ESI-MS/MS experiments were performed with a Q-Tof (Micromass, Manchester, UK) equipped with a nanoflow Z-spray ion source. A potential of 1.4 kV was applied to the nanoflow borosilicate glass capillary (Micromass, Manchester, UK) containing 1 μl of the peptide mixture. An aliquot of 1 μl was sufficient for one MS spectrum and five to six MS/MS experiments, with a flow rate of 30 nl/min. The Q-Tof calibration was performed with [Glu]-fibrinopeptide (Sigma, Deisenhoven, Germany). For protein search fragment masses of MS/MS spectra were matched with the theoretical fragment masses of all human proteins of the Swiss-Prot database using internet search tools MS-Tag: http://falcon.ludwig.ucl.ac.uk/ucsfhtml3.2/mstagfd.htm.

Immunoblotting

Immunoblotting was essentially done as described.31 Cells were lysed by boiling in 10 mM Tris-HCl, pH 7.5, 2 mM EDTA, 1% SDS, and 30–50 μg protein was separated by SDS–PAGE and transferred to nitrocellulose membrane (Schleicher & Schuell, Dassel, Germany). Monoclonal anti-keratin 17 antibody was diluted 1 : 400. HRP-conjugated secondary anti-mouse antibody (Promega, Mannheim, Germany) was diluted 1 : 10 000. Proteins were visualized by detecting the peroxidase activity using the ECL-system (Amersham, Braunschweig, Germany). Monoclonal anti-keratin 17 antibody (Clone CK-E3) was purchased by Sigma.

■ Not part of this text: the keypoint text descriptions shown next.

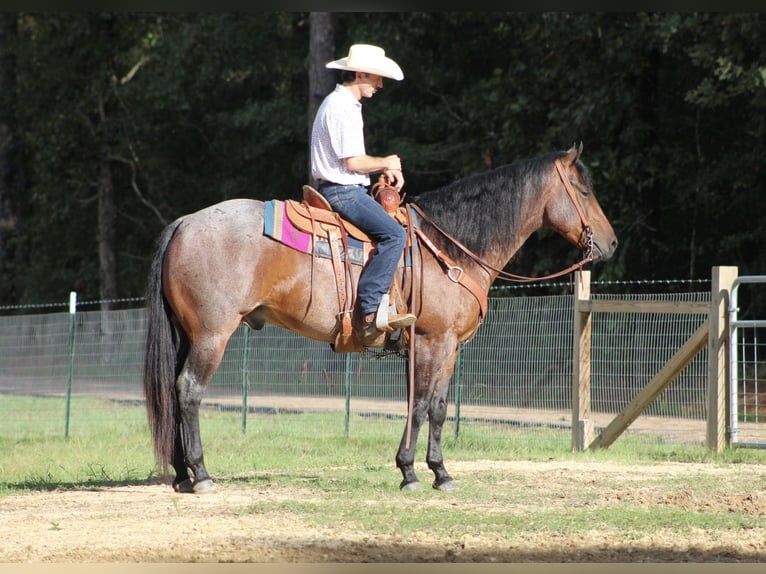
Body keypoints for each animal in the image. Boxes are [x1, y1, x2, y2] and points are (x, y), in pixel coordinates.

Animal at [144, 144, 620, 496]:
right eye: (582, 190)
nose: (612, 242)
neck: (452, 246)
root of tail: (184, 222)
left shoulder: (449, 346)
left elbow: (439, 407)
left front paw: (440, 473)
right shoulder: (431, 340)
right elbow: (420, 404)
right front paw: (409, 472)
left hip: (188, 335)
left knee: (173, 389)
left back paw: (182, 475)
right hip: (212, 335)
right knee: (189, 390)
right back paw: (203, 476)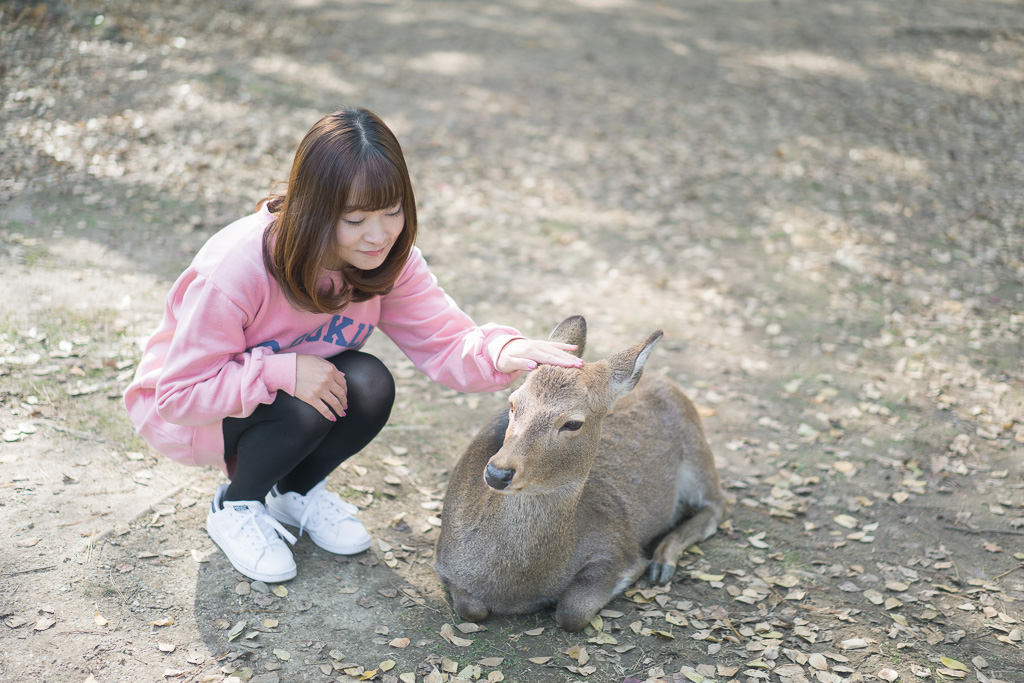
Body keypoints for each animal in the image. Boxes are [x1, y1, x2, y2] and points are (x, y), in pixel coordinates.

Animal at [432, 317, 729, 634]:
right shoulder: (443, 559)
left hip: (697, 452)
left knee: (718, 505)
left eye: (573, 423)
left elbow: (572, 610)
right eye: (512, 404)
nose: (497, 473)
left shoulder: (615, 545)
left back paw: (663, 561)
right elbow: (470, 608)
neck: (514, 588)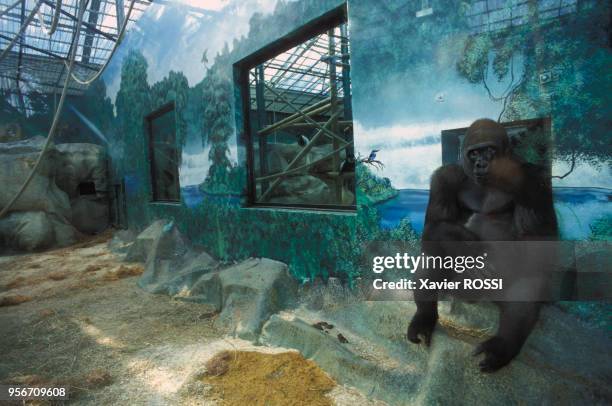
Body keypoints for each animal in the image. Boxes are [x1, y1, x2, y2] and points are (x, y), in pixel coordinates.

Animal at [406, 116, 560, 372]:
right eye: (473, 153)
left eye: (489, 150)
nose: (480, 163)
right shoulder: (445, 176)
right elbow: (435, 225)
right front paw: (475, 251)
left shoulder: (535, 178)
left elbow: (538, 241)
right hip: (455, 288)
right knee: (433, 251)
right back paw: (424, 317)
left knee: (530, 277)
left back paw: (504, 345)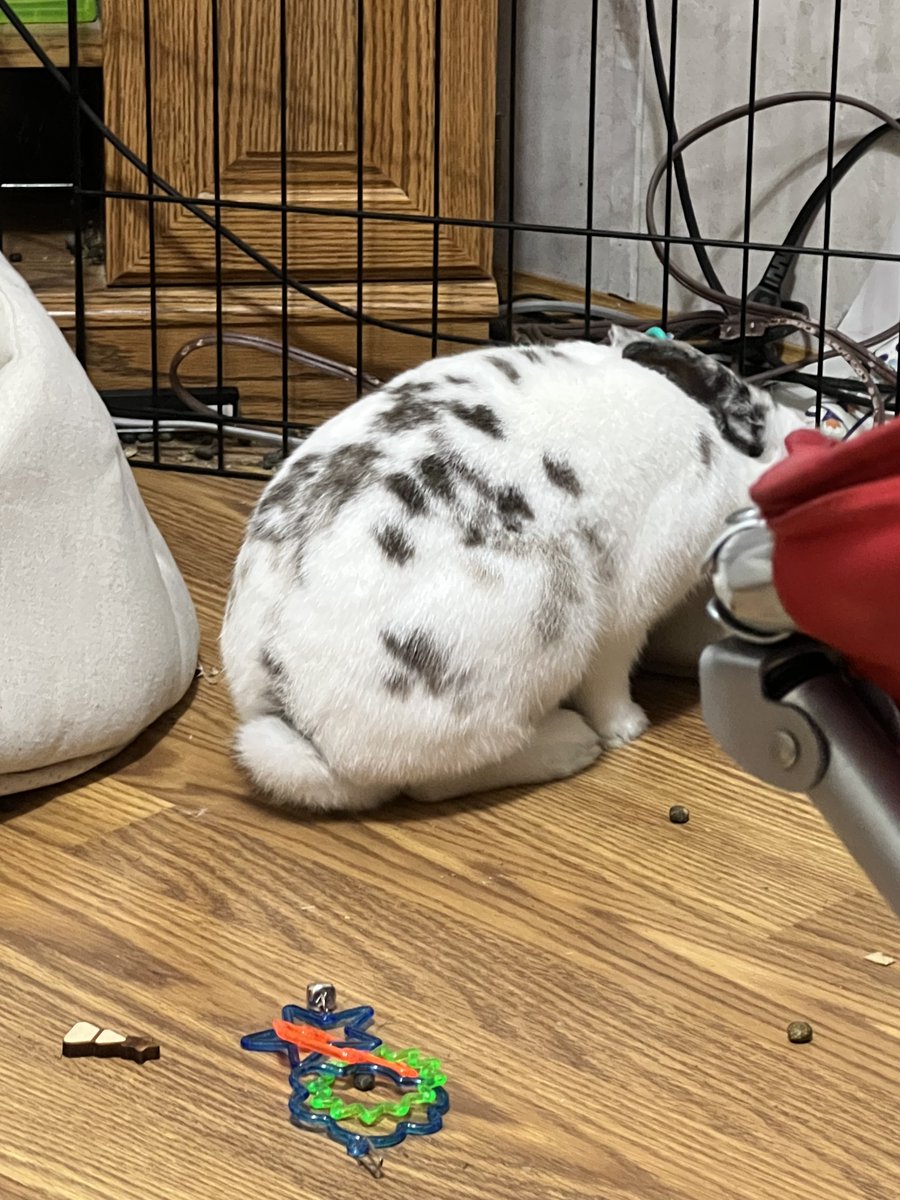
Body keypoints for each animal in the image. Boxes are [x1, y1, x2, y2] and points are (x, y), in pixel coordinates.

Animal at [220, 326, 805, 812]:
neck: (725, 457)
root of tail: (287, 708)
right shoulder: (630, 610)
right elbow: (609, 677)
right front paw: (628, 728)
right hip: (546, 623)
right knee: (437, 781)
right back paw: (573, 743)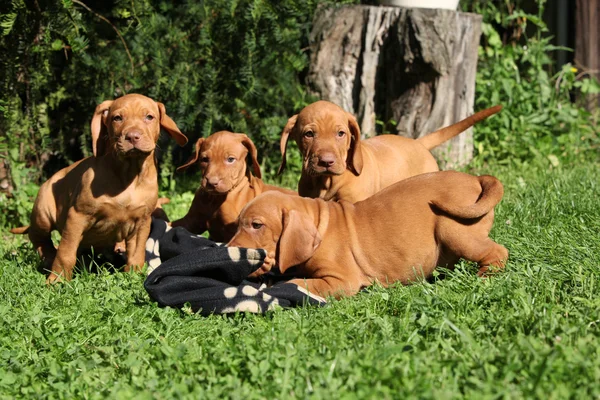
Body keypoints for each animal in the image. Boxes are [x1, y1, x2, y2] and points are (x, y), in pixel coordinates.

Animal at [12, 93, 190, 282]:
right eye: (117, 118)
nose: (132, 136)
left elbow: (136, 253)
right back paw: (48, 258)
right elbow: (66, 253)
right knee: (39, 237)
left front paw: (133, 276)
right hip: (43, 213)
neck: (129, 174)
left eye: (149, 117)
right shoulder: (77, 216)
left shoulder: (142, 221)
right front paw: (57, 280)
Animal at [227, 170, 508, 298]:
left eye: (256, 225)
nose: (228, 250)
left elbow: (299, 283)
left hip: (456, 231)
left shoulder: (341, 280)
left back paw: (484, 277)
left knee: (498, 252)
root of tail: (476, 178)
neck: (319, 222)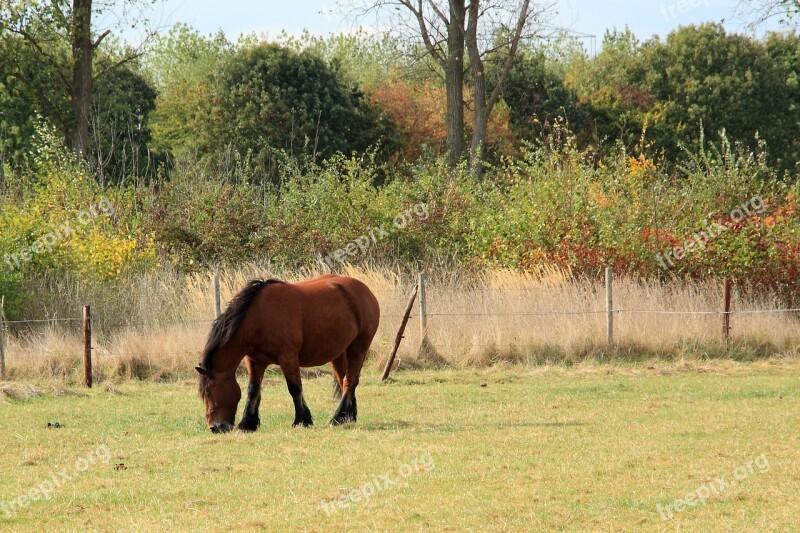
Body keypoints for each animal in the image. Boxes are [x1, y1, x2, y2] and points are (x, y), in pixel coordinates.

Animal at [195, 274, 380, 432]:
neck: (259, 317)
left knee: (350, 380)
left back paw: (338, 417)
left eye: (209, 392)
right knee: (344, 380)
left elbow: (295, 388)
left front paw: (301, 420)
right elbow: (253, 389)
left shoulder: (288, 357)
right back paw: (347, 416)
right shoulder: (254, 361)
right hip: (338, 354)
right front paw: (247, 423)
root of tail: (365, 290)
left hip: (358, 347)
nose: (215, 427)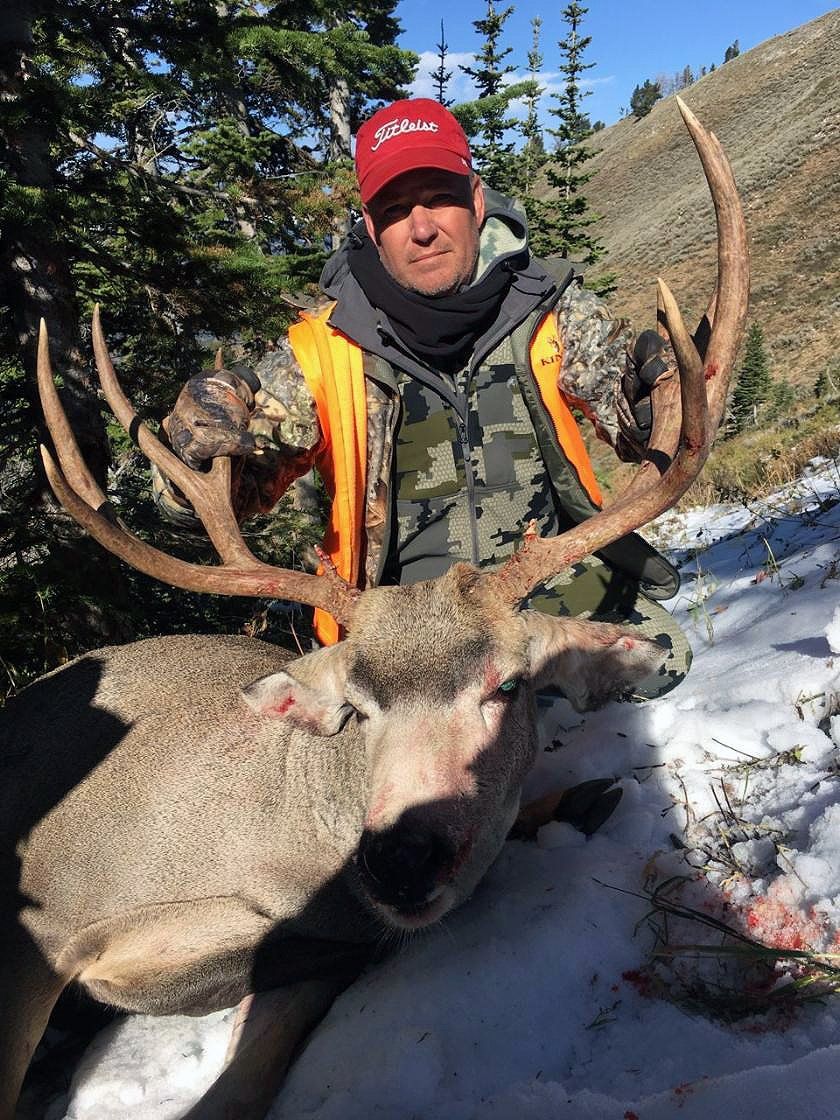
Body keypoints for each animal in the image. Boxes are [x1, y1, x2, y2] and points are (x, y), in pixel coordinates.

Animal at [0, 99, 748, 1120]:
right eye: (356, 706)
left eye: (508, 686)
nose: (399, 858)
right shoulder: (36, 926)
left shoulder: (312, 957)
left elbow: (243, 1080)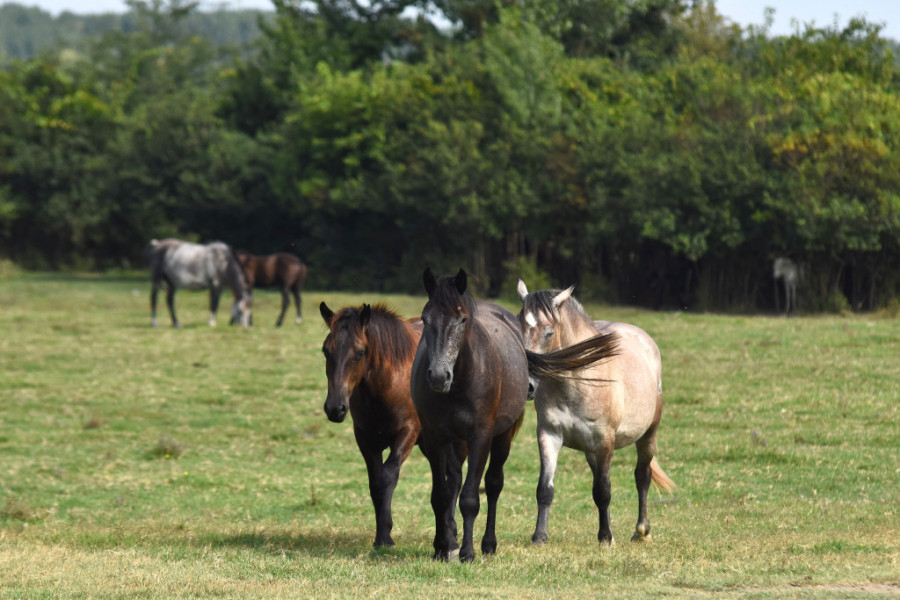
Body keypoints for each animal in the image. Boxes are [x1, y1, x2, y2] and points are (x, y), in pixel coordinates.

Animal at [320, 302, 464, 548]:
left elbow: (388, 477)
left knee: (455, 477)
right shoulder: (366, 439)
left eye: (360, 352)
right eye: (325, 350)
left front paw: (386, 537)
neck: (388, 383)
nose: (335, 408)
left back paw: (450, 531)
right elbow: (375, 482)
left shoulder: (407, 432)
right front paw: (381, 535)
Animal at [414, 270, 620, 560]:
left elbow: (470, 498)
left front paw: (467, 552)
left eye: (462, 319)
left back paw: (488, 544)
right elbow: (440, 496)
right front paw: (443, 547)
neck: (459, 383)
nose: (439, 376)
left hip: (502, 436)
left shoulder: (480, 437)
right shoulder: (434, 439)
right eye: (425, 318)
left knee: (492, 484)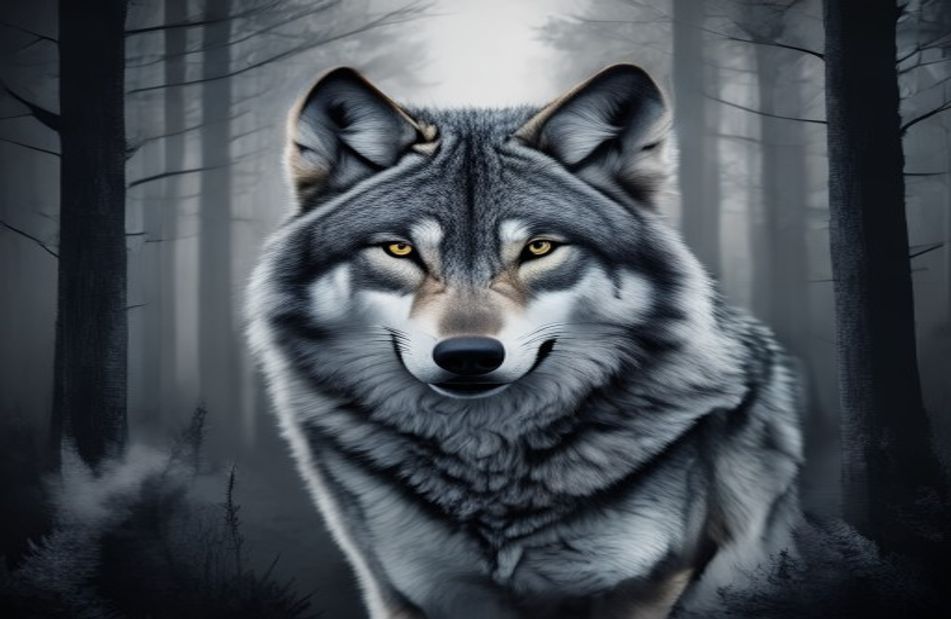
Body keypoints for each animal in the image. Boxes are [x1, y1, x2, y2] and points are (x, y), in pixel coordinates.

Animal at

In vitro cleavage of keratin 15 with recombinant caspases

Cleavage reactions with recombinant caspases-2, -3, -6, -7, -8 or -9 (Pharmingen) were performed in 20 μl caspase-buffer (50 mM HEPES, pH 7.4, 0.1% CHAPS, 5 mM DTT, 1 mM PMSF, 50 μM leupeptin, 200 μg/ml aprotinin) at 30°C for 3 h using keratin 15 as substrate which was transcribed from the pKH15-3 clone (a kind gift from R Leube, Mainz, Germany) and translated using the TNT reticulocyte system (Promega) with the T7 polymerase in the presence of 35S-methionine. Five μl of the translation mixture was used for the cleaving reaction with the recombinant caspases described above. Samples were separated by 15% SDS–PAGE. 35S-labeled proteins were detected by autoradiography after enhancement with amplifier solution (Amersham).